Beginning at the line containing "hfov_deg: 61.7", print every line until the records end, keeping each exactly as it is.

═══ DATA FOR ANALYSIS ═══

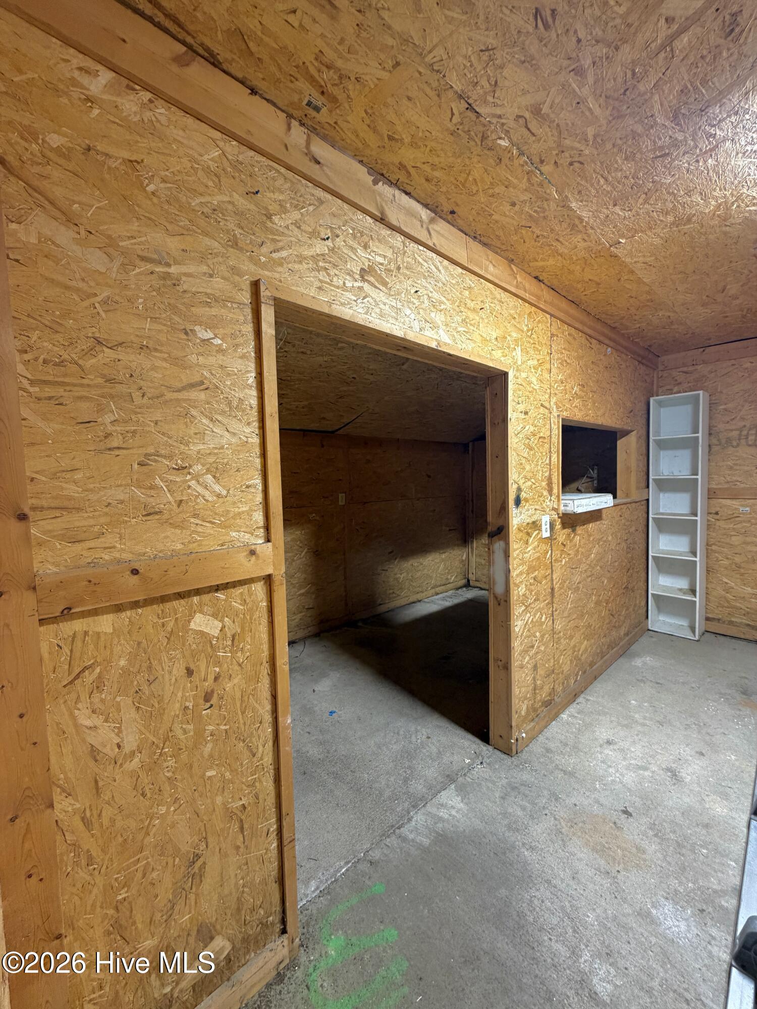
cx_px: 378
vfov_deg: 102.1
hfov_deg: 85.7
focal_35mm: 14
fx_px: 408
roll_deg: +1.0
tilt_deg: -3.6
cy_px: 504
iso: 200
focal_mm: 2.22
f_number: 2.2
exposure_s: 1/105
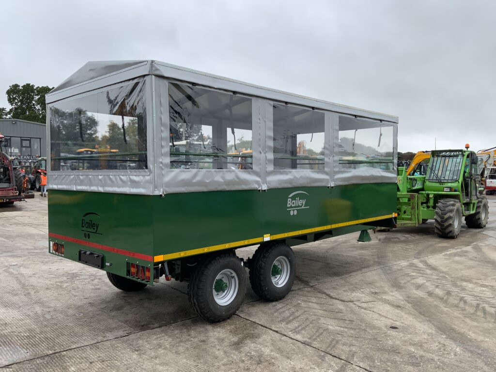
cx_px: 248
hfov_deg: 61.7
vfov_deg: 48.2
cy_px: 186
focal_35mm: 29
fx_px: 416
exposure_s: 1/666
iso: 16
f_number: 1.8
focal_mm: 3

═══

● **OUTPUT OF THE TASK**:
hfov_deg: 61.7
vfov_deg: 48.2
cy_px: 186
focal_35mm: 29
fx_px: 416
exposure_s: 1/666
iso: 16
f_number: 1.8
focal_mm: 3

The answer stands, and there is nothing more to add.